Source: ECB (April 2020 bank lending survey).

Notes: Net percentages are defined as the difference between the sum of the percentage of banks responding “tightened considerably” and “tightened somewhat” and the sum of the percentage of banks responding “eased somewhat” and “eased considerably”. The net percentages for responses to questions related to contributing factors are defined as the difference between the percentage of banks reporting that the given factor contributed to a tightening and the percentage reporting that it contributed to an easing. “Cost of funds and balance sheet constraints” is the unweighted average of “costs related to capital position”, “access to market financing” and “liquidity position”; “risk perceptions” is the unweighted average of “general economic situation and outlook”, “industry or firm-specific situation and outlook/borrower’s creditworthiness” and “risk related to the collateral demanded”; “competition” is the unweighted average of “competition from other banks”, “competition from non-banks” and “competition from market financing”. The latest observations are for Q1 2020.

Our monetary policy measures, together with the contribution from the announcement of public credit guarantees in many countries and other direct and indirect support for firms and households, are contributing to the protection of bank-based credit flows.

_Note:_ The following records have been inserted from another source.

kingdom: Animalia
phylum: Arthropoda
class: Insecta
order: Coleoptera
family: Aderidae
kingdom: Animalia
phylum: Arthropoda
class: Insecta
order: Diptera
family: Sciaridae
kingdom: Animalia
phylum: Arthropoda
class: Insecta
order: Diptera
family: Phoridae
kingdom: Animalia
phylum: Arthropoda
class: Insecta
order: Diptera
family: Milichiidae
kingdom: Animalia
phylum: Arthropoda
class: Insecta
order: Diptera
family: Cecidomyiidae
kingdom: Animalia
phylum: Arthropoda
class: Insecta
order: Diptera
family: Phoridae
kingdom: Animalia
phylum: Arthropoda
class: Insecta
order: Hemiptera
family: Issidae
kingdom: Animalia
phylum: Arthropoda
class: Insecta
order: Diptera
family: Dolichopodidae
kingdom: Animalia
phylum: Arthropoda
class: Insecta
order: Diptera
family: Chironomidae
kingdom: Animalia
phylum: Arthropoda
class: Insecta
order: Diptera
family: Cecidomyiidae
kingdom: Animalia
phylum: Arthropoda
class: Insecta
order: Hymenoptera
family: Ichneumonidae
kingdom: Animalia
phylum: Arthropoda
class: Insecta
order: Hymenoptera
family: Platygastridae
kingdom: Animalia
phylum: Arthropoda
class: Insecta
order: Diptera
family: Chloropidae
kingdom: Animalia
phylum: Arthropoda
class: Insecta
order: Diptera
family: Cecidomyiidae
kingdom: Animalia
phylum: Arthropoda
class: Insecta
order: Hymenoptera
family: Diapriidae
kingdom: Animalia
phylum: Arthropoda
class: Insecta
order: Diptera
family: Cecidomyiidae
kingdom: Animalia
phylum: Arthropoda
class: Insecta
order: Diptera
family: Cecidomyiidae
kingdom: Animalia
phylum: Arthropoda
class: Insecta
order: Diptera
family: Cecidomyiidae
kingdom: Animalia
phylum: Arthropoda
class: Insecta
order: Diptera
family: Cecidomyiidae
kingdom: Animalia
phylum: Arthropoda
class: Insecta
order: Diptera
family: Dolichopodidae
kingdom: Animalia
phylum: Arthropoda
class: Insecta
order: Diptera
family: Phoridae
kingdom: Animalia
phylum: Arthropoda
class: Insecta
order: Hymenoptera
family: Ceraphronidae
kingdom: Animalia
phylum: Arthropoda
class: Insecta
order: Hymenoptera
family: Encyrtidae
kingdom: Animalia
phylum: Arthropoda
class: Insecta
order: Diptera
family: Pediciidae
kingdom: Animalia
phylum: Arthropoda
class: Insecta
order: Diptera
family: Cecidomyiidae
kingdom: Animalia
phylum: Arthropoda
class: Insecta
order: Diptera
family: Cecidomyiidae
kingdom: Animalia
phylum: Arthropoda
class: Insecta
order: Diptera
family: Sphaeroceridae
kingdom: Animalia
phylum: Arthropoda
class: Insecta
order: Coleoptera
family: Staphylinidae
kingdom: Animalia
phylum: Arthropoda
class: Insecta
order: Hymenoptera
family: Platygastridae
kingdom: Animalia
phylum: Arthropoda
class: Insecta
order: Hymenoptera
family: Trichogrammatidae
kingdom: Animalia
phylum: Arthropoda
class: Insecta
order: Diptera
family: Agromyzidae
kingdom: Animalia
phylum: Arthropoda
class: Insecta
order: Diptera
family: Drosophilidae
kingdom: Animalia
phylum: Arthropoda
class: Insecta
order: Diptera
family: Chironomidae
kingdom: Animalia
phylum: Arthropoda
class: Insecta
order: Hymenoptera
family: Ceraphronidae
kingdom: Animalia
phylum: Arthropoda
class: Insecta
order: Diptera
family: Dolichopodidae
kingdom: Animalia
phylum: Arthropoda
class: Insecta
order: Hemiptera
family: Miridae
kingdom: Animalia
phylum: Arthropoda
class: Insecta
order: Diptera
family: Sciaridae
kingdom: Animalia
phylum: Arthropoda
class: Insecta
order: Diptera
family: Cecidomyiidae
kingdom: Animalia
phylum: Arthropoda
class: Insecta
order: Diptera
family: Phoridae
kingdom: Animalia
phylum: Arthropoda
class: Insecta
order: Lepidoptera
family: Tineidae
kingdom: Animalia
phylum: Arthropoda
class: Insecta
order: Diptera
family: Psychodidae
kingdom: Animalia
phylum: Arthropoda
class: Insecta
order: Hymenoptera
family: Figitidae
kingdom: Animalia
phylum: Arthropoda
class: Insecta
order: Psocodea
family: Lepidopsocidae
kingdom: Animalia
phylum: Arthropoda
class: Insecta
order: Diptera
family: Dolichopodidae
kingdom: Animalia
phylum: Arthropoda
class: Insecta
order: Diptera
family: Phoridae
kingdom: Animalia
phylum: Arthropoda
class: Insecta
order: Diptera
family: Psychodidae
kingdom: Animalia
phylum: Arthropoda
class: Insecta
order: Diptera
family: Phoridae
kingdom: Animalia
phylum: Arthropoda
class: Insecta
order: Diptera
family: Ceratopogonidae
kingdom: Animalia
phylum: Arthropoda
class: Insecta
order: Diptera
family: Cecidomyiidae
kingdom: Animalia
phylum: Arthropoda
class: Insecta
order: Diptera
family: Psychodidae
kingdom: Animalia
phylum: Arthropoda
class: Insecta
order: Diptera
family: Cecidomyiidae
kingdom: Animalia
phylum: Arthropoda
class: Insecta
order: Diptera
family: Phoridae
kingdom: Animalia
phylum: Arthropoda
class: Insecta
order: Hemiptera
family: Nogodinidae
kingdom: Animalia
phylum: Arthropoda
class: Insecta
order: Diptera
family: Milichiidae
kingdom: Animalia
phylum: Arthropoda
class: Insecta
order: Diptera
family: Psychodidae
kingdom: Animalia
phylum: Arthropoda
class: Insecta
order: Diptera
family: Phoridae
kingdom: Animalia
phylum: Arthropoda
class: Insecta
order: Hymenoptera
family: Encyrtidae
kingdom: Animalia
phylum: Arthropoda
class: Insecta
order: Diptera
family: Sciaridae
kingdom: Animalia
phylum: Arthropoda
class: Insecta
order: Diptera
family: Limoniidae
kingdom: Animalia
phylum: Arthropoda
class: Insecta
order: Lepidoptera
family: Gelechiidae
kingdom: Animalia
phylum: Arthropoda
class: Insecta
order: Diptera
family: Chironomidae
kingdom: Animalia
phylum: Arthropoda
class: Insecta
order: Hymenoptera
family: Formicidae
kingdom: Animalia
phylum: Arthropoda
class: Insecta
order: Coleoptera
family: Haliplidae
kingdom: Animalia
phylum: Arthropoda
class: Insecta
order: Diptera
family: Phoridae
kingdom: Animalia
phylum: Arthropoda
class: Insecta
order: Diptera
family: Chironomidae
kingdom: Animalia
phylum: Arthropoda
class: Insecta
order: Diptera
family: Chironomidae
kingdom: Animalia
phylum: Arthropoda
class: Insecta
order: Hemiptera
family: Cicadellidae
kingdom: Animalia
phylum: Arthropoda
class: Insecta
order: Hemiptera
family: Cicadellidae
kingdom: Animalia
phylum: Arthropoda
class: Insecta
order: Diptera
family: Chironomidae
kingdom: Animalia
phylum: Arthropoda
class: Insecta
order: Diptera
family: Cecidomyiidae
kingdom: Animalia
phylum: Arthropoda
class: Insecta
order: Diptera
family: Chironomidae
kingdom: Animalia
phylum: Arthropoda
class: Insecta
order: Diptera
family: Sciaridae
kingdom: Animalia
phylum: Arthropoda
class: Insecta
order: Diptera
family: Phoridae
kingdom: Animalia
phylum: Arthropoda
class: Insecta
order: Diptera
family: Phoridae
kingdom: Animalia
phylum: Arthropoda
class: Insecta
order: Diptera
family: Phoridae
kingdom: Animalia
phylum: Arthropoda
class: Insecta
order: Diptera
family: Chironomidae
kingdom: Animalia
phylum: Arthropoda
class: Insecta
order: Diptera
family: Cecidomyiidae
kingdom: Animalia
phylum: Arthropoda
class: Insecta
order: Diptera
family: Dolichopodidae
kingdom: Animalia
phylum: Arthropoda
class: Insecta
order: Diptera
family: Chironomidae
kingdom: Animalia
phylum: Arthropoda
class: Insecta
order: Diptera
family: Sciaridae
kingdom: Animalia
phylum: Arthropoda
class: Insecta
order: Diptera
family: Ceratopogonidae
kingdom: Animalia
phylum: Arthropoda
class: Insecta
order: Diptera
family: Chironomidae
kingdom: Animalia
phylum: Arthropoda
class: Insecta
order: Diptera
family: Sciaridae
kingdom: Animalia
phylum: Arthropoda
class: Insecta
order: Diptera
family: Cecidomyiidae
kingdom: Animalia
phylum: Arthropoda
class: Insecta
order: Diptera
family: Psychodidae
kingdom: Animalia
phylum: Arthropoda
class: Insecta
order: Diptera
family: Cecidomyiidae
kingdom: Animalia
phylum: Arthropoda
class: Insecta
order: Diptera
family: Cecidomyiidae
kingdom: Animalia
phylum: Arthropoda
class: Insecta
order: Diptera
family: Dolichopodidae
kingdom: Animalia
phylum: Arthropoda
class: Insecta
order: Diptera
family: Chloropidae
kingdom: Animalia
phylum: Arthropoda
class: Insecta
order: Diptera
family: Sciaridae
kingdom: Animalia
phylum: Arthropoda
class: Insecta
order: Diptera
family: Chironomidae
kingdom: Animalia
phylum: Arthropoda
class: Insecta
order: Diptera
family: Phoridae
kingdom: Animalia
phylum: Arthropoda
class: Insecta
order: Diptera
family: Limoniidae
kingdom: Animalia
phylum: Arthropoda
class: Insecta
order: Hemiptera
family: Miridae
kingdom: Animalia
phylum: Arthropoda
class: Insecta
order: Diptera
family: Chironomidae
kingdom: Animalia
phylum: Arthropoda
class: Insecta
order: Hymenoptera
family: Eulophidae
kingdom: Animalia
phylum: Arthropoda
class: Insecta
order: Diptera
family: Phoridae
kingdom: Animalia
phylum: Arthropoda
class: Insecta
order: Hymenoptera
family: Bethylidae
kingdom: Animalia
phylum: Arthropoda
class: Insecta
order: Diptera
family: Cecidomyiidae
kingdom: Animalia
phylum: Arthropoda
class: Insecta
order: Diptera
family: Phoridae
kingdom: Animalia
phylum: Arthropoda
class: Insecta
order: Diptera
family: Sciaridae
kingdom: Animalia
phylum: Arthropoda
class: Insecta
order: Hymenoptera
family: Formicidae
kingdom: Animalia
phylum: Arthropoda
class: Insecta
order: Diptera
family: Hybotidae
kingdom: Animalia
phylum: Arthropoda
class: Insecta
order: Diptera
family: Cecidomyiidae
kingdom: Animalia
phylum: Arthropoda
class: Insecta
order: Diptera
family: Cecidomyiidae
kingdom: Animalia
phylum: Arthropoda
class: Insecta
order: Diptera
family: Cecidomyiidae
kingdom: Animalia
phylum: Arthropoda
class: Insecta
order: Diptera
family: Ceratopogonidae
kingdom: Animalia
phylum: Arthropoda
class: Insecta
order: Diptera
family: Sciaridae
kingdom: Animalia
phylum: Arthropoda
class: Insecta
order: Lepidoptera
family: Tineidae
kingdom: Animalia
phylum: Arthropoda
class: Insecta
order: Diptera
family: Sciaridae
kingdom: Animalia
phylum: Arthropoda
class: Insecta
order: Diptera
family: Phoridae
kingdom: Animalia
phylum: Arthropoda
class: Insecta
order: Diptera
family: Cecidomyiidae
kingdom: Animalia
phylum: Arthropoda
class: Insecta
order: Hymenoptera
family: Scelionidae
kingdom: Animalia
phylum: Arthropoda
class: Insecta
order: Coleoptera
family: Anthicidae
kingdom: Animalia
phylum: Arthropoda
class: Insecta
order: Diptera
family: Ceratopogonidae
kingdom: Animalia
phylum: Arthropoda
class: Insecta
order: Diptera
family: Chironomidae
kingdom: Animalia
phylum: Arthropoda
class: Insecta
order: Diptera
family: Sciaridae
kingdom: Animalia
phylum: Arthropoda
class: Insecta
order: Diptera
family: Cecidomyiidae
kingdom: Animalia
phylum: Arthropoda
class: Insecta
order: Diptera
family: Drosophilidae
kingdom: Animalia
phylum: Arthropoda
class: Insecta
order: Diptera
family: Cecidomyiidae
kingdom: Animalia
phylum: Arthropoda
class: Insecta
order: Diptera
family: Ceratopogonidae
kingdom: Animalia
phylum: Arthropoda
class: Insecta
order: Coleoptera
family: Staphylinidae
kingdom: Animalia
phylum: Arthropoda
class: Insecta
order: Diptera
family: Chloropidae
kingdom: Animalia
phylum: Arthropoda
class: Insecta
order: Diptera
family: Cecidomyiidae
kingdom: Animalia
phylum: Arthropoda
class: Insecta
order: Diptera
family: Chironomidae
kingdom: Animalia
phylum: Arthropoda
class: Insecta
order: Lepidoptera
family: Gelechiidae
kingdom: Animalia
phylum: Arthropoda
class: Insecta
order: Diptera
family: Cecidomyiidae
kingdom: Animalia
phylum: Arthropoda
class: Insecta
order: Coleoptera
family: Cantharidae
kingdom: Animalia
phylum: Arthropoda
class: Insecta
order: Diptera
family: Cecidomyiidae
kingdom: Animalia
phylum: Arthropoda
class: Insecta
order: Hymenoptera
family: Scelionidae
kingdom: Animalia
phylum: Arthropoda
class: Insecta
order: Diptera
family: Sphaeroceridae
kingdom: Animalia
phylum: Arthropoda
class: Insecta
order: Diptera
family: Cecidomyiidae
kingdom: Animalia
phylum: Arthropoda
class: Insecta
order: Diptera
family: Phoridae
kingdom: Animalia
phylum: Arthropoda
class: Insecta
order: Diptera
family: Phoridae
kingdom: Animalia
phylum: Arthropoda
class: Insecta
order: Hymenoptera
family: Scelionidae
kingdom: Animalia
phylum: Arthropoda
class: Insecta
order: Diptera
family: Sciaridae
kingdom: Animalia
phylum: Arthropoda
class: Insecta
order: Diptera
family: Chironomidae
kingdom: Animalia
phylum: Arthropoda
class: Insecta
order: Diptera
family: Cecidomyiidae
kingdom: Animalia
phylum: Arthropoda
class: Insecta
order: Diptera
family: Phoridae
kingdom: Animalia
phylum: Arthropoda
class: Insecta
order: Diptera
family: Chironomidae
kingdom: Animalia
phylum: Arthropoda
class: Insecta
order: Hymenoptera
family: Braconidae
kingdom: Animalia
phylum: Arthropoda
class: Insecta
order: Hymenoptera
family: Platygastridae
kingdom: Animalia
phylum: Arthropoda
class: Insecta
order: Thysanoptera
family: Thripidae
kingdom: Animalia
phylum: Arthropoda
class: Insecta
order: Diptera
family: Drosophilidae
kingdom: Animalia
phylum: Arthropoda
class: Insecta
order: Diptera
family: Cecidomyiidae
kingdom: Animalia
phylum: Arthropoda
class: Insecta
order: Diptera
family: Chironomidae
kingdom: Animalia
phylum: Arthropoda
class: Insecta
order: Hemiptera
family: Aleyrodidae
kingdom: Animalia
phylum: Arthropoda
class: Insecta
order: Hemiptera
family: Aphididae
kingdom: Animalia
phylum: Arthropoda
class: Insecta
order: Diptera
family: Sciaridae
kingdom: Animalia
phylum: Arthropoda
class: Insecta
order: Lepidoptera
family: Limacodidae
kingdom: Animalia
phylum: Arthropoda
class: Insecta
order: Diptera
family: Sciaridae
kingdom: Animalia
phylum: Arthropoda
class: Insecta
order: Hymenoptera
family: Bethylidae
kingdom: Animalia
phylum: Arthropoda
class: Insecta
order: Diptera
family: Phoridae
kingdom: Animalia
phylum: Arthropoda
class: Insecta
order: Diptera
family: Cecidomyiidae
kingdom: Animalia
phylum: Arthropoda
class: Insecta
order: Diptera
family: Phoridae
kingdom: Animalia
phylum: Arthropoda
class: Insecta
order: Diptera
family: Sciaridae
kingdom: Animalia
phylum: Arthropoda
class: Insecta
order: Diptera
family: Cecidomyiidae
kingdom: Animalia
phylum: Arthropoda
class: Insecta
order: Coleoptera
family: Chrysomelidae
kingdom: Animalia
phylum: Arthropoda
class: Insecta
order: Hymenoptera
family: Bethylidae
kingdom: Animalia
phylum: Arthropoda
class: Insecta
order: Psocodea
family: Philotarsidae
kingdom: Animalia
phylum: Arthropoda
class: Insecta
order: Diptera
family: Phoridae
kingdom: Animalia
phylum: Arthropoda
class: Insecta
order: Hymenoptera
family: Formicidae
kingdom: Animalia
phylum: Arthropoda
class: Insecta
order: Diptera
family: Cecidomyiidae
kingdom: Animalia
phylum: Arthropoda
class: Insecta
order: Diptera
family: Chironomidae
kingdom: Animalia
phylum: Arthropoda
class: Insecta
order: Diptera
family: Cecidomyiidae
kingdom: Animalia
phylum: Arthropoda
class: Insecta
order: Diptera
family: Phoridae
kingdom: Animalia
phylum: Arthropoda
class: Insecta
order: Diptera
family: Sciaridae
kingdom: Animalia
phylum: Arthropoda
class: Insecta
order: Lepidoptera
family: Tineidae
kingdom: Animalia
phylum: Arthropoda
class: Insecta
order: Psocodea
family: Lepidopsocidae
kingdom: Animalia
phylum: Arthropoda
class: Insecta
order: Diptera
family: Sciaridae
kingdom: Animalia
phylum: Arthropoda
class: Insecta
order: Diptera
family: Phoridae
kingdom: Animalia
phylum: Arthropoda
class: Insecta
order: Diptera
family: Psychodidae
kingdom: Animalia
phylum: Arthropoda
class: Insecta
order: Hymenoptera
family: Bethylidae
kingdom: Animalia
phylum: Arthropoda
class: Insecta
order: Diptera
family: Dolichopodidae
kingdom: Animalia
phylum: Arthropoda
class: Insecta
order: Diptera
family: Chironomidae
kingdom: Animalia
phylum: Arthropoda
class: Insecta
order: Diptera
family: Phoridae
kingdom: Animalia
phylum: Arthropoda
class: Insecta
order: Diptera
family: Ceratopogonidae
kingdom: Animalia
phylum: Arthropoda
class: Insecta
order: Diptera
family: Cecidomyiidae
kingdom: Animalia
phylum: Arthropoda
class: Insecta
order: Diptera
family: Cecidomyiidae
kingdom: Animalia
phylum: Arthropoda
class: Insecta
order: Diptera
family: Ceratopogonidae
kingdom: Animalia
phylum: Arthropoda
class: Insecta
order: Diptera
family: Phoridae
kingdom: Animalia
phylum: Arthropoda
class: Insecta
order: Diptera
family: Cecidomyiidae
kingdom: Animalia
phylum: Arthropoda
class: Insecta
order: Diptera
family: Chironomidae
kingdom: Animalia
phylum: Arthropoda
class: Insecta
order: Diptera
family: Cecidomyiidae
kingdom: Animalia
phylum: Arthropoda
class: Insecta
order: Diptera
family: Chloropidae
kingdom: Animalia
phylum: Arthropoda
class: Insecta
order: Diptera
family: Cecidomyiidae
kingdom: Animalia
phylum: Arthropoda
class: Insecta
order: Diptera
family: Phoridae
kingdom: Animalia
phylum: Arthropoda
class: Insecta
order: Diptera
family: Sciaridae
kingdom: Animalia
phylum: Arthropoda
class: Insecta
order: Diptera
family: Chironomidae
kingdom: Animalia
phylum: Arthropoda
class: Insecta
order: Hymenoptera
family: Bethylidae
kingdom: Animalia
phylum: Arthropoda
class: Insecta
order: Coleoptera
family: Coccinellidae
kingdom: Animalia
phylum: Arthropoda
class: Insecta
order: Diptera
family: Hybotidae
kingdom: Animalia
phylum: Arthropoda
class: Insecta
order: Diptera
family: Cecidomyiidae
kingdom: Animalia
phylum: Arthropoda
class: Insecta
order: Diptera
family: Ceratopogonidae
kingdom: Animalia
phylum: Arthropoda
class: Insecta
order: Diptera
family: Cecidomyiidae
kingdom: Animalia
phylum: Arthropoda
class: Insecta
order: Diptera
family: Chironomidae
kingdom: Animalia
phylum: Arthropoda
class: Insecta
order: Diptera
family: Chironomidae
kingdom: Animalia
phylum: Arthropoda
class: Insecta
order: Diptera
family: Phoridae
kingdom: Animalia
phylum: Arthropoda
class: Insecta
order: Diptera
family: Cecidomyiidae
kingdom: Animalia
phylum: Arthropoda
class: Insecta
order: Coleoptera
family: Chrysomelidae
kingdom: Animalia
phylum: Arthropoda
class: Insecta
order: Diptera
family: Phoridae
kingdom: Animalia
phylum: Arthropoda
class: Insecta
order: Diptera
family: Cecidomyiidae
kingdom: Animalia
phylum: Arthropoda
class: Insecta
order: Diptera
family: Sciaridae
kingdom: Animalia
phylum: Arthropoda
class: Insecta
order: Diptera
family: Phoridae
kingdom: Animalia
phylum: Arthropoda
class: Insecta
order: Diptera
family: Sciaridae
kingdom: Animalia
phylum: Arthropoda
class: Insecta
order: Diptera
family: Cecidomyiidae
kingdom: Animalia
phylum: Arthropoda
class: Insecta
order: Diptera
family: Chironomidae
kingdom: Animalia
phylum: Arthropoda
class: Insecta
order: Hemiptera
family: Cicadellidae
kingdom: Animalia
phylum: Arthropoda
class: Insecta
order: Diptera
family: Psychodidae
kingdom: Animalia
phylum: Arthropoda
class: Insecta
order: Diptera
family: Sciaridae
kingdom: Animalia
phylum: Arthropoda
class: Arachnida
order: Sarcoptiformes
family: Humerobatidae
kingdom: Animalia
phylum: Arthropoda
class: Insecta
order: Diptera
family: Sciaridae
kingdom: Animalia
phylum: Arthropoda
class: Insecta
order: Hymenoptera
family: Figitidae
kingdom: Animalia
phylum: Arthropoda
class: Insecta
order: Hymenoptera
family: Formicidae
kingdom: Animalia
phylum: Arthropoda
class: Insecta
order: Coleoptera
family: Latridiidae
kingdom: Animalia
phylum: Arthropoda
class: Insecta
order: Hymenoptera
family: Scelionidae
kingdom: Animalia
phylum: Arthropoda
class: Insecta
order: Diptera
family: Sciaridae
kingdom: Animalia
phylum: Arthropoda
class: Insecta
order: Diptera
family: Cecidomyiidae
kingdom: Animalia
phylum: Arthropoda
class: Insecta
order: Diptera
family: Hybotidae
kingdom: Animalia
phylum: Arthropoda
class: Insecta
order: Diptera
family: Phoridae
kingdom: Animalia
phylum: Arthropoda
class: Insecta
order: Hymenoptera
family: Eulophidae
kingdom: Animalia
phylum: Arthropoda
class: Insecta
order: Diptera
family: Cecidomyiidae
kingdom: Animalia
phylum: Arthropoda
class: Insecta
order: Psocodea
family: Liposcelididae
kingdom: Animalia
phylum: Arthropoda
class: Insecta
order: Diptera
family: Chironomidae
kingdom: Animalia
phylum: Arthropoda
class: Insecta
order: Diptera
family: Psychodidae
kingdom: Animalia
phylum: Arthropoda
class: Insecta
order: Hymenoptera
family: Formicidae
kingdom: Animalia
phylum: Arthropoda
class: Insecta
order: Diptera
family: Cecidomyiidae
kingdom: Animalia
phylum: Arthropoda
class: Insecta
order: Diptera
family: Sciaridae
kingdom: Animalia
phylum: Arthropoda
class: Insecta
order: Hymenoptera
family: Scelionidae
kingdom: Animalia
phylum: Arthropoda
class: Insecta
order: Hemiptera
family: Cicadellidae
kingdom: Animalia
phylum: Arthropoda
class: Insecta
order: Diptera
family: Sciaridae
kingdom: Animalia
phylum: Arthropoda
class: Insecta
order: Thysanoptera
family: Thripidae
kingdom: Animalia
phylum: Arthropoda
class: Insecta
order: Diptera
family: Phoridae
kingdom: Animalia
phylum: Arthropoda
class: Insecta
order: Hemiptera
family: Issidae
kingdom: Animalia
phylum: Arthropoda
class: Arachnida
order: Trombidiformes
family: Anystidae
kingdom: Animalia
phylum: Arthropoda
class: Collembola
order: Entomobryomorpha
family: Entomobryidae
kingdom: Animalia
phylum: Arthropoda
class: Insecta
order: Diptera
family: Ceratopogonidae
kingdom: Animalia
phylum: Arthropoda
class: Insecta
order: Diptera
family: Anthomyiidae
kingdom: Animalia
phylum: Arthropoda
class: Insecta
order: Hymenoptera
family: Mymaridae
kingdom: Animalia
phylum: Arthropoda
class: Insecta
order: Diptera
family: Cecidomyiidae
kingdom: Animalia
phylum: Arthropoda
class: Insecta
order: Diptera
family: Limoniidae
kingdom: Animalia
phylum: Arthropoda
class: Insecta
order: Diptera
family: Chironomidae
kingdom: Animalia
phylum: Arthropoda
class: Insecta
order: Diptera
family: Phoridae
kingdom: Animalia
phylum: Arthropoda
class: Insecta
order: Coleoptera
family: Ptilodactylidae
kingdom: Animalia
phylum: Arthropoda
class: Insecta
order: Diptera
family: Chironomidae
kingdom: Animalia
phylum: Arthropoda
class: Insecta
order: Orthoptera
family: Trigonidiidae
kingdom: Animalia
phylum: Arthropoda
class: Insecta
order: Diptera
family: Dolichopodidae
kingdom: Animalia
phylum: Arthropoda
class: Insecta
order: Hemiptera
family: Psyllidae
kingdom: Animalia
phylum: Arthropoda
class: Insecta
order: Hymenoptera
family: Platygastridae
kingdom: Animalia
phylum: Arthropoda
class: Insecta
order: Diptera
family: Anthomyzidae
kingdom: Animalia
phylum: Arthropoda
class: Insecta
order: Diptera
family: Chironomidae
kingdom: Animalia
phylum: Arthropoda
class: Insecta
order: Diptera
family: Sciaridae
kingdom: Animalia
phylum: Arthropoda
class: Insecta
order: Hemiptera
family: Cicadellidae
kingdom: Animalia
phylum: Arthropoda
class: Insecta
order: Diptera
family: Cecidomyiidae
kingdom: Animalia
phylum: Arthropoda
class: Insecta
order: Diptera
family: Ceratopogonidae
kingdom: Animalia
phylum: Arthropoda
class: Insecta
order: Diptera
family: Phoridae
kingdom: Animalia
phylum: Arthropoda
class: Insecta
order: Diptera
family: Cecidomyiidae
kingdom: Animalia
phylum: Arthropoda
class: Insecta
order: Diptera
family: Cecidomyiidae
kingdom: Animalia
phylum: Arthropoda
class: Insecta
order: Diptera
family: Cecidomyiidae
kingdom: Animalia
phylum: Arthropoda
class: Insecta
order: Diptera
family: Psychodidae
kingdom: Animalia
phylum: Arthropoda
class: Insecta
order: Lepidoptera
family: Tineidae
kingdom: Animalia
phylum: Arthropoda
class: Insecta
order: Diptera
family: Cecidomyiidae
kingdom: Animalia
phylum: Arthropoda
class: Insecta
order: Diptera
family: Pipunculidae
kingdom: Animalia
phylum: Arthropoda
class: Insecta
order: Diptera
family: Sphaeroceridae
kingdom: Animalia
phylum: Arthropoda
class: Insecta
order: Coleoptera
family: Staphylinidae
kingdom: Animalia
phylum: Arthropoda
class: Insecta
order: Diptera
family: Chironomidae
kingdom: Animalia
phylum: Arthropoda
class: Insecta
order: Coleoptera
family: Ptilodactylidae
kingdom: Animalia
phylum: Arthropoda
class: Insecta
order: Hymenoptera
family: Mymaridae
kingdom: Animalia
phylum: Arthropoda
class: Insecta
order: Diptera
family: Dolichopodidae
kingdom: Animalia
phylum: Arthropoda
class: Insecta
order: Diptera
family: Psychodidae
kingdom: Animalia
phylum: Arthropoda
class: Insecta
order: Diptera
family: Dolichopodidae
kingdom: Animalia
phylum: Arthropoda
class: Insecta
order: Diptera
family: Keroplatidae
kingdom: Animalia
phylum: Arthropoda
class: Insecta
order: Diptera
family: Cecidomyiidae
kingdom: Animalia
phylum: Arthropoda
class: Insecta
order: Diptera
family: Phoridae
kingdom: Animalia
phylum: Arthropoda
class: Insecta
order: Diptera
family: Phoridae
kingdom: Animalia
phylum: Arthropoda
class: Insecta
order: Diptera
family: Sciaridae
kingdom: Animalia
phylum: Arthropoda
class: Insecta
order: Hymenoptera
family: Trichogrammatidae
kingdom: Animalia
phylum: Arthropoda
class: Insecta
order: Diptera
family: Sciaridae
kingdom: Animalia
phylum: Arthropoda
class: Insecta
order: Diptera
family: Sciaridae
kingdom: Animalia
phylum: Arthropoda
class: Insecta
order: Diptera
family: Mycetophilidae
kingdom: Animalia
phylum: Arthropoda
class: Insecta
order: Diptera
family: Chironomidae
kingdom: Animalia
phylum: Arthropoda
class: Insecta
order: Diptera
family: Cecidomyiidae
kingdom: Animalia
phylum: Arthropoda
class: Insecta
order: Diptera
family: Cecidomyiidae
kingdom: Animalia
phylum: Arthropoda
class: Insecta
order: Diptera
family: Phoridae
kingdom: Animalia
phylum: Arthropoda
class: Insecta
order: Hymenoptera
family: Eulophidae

Banks have indicated that TLTRO III is having a net easing impact on the terms and conditions offered to borrowers and a positive net impact on their lending volumes, particularly on their expected lending volumes over the next six months (Chart 17).

Chart 17

Impact of TLTRO III on bank lending volumes to enterprises

(net percentage of banks, over the past and next six months)

Source: ECB bank lending survey (BLS).

Note: Net percentages are defined as the difference between the sum of the percentages for “contributed considerably to an increase” and “contributed somewhat to an increase” and the sum of the percentages for “contributed somewhat to a decrease” and “contributed considerably to a decrease”.

Conclusions

We continue to monitor market developments closely. In the context of the current extraordinary and severe macro-financial environment, we must ensure our monetary stance provides sufficient accommodation and guards against the escalation of tail risks associated with procyclical financial amplification mechanisms.

We continuously examine each of our measures (individually and as a package) to assess whether these are still adequately calibrated and appropriately sized to provide the necessary degree of accommodation in this uncertain economic environment. Accordingly, we are fully prepared to further adjust our instruments if warranted. This includes increasing the size of the PEPP and adjusting its composition, by as much as necessary and for as long as needed.